People are more willing to embrace change when it’s presented as a logical step forward from what they already know. In this sense, curation allows creatives to expand on ideas with which their readers are already familiar. 

You can modernize existing ideas, repackage them for convenience, or infuse them with practical value. You can curate from your own content library or borrow from others using attribution. The point is, if you’re struggling with originality, curation can allow you to cultivate original content from common ground. The Content Suggestions feature in LinkedIn Pages can help you find relevant, trending articles within your industry to curate. 

7. Run A/B tests

Sometimes in marketing a small change can turn mediocre creative into breakthrough creative. For example, a minor adjustment to an image can lead to a major improvement in engagement.
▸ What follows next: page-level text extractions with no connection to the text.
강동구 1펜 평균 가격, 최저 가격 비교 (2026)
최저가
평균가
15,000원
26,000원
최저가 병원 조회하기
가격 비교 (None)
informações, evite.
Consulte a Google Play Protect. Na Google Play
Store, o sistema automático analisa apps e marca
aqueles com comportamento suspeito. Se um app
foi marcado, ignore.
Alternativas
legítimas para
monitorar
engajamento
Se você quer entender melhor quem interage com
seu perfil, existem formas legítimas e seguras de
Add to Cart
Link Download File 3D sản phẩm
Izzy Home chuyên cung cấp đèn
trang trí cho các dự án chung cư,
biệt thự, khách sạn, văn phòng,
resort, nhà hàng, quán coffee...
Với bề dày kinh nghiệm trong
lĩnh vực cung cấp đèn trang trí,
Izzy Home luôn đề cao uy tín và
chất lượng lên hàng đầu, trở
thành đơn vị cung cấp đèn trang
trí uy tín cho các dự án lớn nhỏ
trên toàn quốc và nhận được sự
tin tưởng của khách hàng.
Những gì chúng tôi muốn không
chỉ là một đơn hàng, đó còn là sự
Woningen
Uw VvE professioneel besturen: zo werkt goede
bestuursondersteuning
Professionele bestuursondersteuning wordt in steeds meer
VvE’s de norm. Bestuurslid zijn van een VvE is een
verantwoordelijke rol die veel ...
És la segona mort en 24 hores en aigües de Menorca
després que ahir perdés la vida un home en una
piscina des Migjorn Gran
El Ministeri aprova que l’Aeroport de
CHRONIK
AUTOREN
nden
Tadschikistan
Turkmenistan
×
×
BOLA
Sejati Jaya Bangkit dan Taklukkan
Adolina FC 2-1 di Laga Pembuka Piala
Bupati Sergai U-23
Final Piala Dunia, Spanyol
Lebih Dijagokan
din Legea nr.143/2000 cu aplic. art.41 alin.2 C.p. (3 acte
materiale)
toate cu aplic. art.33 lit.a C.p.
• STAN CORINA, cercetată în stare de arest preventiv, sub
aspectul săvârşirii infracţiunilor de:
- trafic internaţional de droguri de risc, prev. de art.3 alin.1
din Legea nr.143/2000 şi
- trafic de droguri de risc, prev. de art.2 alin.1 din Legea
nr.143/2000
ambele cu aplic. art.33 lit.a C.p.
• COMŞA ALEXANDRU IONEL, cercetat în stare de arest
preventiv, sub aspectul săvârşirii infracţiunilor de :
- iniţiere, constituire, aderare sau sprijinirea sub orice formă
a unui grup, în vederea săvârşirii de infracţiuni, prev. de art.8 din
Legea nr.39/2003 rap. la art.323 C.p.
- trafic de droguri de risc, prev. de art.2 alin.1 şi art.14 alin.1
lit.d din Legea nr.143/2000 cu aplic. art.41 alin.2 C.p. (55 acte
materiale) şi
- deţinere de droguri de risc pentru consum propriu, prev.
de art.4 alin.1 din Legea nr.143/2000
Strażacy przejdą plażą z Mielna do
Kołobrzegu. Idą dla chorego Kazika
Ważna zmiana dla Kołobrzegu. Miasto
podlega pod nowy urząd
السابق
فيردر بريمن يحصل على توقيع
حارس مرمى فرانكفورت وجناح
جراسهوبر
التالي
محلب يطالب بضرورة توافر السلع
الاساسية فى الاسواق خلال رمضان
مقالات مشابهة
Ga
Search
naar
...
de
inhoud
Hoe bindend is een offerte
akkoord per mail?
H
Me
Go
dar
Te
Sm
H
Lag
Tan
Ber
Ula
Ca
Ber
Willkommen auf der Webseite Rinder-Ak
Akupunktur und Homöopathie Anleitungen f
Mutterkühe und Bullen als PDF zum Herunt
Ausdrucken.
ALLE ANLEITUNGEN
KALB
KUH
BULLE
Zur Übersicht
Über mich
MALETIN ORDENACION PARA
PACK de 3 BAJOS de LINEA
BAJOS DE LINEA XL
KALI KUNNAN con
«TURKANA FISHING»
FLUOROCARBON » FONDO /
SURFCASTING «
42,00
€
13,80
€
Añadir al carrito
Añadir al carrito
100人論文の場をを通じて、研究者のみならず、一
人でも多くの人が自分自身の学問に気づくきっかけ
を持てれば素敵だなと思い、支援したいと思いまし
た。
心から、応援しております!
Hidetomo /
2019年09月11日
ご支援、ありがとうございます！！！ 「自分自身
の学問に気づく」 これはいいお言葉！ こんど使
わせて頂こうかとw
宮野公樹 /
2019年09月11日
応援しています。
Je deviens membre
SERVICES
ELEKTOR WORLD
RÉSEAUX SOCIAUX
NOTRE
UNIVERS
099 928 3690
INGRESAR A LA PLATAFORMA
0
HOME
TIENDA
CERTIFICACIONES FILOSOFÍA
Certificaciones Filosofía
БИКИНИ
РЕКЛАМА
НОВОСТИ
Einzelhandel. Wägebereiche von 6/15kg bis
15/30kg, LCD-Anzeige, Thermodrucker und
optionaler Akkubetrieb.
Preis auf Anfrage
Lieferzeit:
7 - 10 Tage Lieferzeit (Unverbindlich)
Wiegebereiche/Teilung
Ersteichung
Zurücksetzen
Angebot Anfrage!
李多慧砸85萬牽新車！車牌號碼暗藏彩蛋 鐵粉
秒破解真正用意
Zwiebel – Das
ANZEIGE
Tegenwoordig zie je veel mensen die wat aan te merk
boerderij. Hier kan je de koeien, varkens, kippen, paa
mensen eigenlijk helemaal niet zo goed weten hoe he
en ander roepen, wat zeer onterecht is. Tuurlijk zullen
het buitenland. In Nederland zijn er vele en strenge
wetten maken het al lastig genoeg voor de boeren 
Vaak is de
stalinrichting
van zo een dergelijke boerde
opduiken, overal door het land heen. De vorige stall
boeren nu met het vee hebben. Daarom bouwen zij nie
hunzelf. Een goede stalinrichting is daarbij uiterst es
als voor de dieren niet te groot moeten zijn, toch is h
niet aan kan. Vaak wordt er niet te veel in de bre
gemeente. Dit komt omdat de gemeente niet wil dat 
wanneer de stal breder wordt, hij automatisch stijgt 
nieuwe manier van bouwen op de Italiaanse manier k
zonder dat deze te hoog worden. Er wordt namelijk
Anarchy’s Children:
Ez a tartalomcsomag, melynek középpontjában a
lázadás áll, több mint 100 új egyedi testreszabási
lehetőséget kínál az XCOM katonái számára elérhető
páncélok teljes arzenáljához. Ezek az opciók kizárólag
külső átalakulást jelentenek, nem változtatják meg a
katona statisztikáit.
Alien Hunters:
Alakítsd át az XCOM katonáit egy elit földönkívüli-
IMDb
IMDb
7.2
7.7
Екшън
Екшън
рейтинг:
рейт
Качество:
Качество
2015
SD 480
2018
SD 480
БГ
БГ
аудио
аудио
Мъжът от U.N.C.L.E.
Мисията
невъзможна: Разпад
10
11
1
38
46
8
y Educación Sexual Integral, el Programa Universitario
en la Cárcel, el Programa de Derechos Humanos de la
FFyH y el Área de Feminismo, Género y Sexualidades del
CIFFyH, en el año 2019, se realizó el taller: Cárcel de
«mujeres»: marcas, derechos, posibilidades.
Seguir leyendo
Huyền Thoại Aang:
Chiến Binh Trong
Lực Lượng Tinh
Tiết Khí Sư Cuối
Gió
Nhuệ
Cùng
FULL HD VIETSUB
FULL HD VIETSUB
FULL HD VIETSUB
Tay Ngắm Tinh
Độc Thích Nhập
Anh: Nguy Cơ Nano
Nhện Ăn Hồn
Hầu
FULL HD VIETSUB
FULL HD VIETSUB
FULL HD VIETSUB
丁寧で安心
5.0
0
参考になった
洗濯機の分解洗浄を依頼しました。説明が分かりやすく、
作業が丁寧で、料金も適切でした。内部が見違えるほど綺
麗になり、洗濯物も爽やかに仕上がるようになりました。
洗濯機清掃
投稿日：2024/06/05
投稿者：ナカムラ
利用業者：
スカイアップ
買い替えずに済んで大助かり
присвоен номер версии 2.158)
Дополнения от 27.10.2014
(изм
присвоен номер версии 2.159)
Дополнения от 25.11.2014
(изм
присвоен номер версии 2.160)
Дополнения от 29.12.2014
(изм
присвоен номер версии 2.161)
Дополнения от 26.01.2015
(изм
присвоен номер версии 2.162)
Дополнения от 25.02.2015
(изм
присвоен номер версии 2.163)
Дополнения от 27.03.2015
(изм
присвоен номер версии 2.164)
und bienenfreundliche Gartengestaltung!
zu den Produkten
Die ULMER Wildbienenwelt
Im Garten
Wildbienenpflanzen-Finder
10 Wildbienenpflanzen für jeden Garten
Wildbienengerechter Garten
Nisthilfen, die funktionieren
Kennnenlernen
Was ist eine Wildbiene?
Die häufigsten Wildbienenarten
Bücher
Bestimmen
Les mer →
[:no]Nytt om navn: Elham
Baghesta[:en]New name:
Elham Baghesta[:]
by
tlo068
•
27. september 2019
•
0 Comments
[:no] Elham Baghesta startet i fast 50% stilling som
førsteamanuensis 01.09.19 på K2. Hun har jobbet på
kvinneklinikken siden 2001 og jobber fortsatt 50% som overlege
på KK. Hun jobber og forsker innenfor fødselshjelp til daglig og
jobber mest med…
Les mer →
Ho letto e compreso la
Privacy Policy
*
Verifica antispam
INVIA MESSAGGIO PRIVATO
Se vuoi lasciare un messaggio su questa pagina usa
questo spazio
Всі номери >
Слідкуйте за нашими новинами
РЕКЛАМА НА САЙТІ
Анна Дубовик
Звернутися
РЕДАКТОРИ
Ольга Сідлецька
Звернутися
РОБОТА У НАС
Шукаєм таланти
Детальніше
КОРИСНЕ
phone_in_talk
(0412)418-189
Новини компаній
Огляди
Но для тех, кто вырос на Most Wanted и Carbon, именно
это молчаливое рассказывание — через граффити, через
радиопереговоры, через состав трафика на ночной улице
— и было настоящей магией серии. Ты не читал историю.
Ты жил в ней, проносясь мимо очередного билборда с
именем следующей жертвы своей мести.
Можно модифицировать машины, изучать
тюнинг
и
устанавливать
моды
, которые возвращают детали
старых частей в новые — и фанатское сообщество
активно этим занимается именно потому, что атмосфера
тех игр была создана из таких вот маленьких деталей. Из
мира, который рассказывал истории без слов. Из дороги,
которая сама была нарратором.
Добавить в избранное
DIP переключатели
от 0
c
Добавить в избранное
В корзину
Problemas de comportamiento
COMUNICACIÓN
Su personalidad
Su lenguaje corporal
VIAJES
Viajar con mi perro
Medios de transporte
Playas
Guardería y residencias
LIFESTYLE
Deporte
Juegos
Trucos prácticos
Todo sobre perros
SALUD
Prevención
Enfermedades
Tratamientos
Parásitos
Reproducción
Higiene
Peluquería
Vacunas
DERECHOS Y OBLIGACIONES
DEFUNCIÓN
The only way to truly know whether your creative has more thumb-stopping potential is to test it. 

That said, not everything should be tested to the same degree. If your content clearly isn’t connecting, it’s okay to move on from it. But if you feel as though your content may still be bound for bigger things, don’t stop now. Trust your intuition and test it out.  

Learn how you can easily A/B test campaigns on LinkedIn.

8. Give branding its due

Many marketers using LinkedIn, particularly B2B marketers, have come to prefer performance marketing because it’s relatively predictable and the results are easier to track. Conversely, brand marketing often takes a back seat because it (ostensibly) lacks metrics that can be clearly tied to growth. As a result, even though they acknowledge that branding is essential for long-term viability, marketers are often hesitant to ask for buy-in for branding initiatives and stakeholders are slow to grant it. 

That’s a shame because few things can power up performance like a good brand campaign. Not only that, but brand marketing campaigns that focus on spreading a message tend to allow more creative flexibility than performance campaigns focused on securing an action. 

On LinkedIn, thumb-stopping content often originates from branding campaigns, because they are designed to be interesting to a broad audience. Prioritizing your brand-oriented goals may be just the thing that gets your fountain of creativity flowing. 

9. Get to the point

Concise headlines generally lead to more engagement. When writing ad headlines, aim for 150 characters or fewer. As for descriptive copy, shoot for 70 characters or fewer (anything over 100 characters will be truncated on desktop). 

Whatever you’re trying to say, keep trying to say it more clearly, more succinctly. Instead of starting with a pronoun, try kicking things off with a powerful verb. It can take several attempts and tests to find the right combination of words, but the effort is almost always worth it. 

10. Make sure the right people are seeing your content

Sometimes a boost in effective reach is all that's needed for content to achieve breakthrough status. You may already have a legitimate thumb-stopper; now you just need to find the right thumbs.

When targeting your content on LinkedIn, the key is to be specific, but not so specific that you limit your effective reach potential and the insights you can gather. To this end, you can also use A/B testing to optimize your targeting on LinkedIn. Just create a campaign, duplicate it, and alter the targeting criteria you’d like to test. 

If you’d like to reach more professionals who are similar to the target audience you’ve selected, LinkedIn’s Audience Expansion tool can be a great tool for increasing brand awareness and engagement. 

Finally, getting your content in front of the right people can also help you add followers on LinkedIn, which can significantly improve the potential of your organic content going forward.